[Dataset excerpts]

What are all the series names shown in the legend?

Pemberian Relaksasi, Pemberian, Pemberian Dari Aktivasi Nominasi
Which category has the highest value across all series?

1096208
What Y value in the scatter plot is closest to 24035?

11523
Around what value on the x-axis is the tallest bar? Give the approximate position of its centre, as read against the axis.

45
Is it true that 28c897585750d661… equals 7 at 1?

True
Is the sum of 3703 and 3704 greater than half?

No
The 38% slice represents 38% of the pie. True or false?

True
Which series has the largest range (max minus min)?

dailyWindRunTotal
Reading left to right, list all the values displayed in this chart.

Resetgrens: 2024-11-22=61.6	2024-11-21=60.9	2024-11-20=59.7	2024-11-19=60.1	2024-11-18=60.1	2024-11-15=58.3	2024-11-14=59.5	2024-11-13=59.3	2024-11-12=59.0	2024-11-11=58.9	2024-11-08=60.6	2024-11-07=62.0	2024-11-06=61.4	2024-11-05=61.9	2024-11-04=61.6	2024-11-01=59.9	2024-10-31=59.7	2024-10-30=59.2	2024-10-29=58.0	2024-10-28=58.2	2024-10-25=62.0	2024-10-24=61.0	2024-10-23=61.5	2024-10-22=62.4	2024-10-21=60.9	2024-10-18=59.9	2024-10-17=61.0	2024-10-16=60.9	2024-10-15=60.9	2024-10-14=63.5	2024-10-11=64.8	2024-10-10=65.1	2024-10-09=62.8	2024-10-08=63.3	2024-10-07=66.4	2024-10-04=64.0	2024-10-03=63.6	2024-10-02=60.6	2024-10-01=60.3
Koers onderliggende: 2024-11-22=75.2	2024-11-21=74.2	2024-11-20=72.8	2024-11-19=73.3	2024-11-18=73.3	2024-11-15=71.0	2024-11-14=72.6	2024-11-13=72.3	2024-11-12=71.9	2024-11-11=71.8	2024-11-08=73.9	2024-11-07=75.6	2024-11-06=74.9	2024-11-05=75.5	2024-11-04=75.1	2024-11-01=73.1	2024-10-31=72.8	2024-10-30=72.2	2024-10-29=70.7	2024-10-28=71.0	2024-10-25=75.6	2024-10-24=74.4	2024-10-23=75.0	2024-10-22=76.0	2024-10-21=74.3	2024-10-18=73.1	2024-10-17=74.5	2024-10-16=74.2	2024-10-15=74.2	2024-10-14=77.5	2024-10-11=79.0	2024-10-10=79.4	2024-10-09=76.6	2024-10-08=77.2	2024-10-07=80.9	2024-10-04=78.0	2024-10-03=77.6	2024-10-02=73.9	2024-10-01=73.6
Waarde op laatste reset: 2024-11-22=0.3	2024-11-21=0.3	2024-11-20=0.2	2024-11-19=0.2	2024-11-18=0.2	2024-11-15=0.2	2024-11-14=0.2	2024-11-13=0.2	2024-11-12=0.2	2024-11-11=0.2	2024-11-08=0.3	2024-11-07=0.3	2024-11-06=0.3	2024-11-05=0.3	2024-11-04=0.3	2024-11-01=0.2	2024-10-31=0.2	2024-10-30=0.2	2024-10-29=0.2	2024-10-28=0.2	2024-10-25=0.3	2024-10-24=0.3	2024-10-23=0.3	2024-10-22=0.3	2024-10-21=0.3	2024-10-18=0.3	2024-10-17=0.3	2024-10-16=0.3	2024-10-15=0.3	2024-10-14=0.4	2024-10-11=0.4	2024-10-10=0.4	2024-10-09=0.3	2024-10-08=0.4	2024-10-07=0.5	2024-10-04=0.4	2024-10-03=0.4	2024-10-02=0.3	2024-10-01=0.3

**Task statement:**
Reproduce every line of the records above word for word, leaving each one unchanged.

**Expected output:**
What are all the series names shown in the legend?

Pemberian Relaksasi, Pemberian, Pemberian Dari Aktivasi Nominasi
Which category has the highest value across all series?

1096208
What Y value in the scatter plot is closest to 24035?

11523
Around what value on the x-axis is the tallest bar? Give the approximate position of its centre, as read against the axis.

45
Is it true that 28c897585750d661… equals 7 at 1?

True
Is the sum of 3703 and 3704 greater than half?

No
The 38% slice represents 38% of the pie. True or false?

True
Which series has the largest range (max minus min)?

dailyWindRunTotal
Reading left to right, list all the values displayed in this chart.

Resetgrens: 2024-11-22=61.6	2024-11-21=60.9	2024-11-20=59.7	2024-11-19=60.1	2024-11-18=60.1	2024-11-15=58.3	2024-11-14=59.5	2024-11-13=59.3	2024-11-12=59.0	2024-11-11=58.9	2024-11-08=60.6	2024-11-07=62.0	2024-11-06=61.4	2024-11-05=61.9	2024-11-04=61.6	2024-11-01=59.9	2024-10-31=59.7	2024-10-30=59.2	2024-10-29=58.0	2024-10-28=58.2	2024-10-25=62.0	2024-10-24=61.0	2024-10-23=61.5	2024-10-22=62.4	2024-10-21=60.9	2024-10-18=59.9	2024-10-17=61.0	2024-10-16=60.9	2024-10-15=60.9	2024-10-14=63.5	2024-10-11=64.8	2024-10-10=65.1	2024-10-09=62.8	2024-10-08=63.3	2024-10-07=66.4	2024-10-04=64.0	2024-10-03=63.6	2024-10-02=60.6	2024-10-01=60.3
Koers onderliggende: 2024-11-22=75.2	2024-11-21=74.2	2024-11-20=72.8	2024-11-19=73.3	2024-11-18=73.3	2024-11-15=71.0	2024-11-14=72.6	2024-11-13=72.3	2024-11-12=71.9	2024-11-11=71.8	2024-11-08=73.9	2024-11-07=75.6	2024-11-06=74.9	2024-11-05=75.5	2024-11-04=75.1	2024-11-01=73.1	2024-10-31=72.8	2024-10-30=72.2	2024-10-29=70.7	2024-10-28=71.0	2024-10-25=75.6	2024-10-24=74.4	2024-10-23=75.0	2024-10-22=76.0	2024-10-21=74.3	2024-10-18=73.1	2024-10-17=74.5	2024-10-16=74.2	2024-10-15=74.2	2024-10-14=77.5	2024-10-11=79.0	2024-10-10=79.4	2024-10-09=76.6	2024-10-08=77.2	2024-10-07=80.9	2024-10-04=78.0	2024-10-03=77.6	2024-10-02=73.9	2024-10-01=73.6
Waarde op laatste reset: 2024-11-22=0.3	2024-11-21=0.3	2024-11-20=0.2	2024-11-19=0.2	2024-11-18=0.2	2024-11-15=0.2	2024-11-14=0.2	2024-11-13=0.2	2024-11-12=0.2	2024-11-11=0.2	2024-11-08=0.3	2024-11-07=0.3	2024-11-06=0.3	2024-11-05=0.3	2024-11-04=0.3	2024-11-01=0.2	2024-10-31=0.2	2024-10-30=0.2	2024-10-29=0.2	2024-10-28=0.2	2024-10-25=0.3	2024-10-24=0.3	2024-10-23=0.3	2024-10-22=0.3	2024-10-21=0.3	2024-10-18=0.3	2024-10-17=0.3	2024-10-16=0.3	2024-10-15=0.3	2024-10-14=0.4	2024-10-11=0.4	2024-10-10=0.4	2024-10-09=0.3	2024-10-08=0.4	2024-10-07=0.5	2024-10-04=0.4	2024-10-03=0.4	2024-10-02=0.3	2024-10-01=0.3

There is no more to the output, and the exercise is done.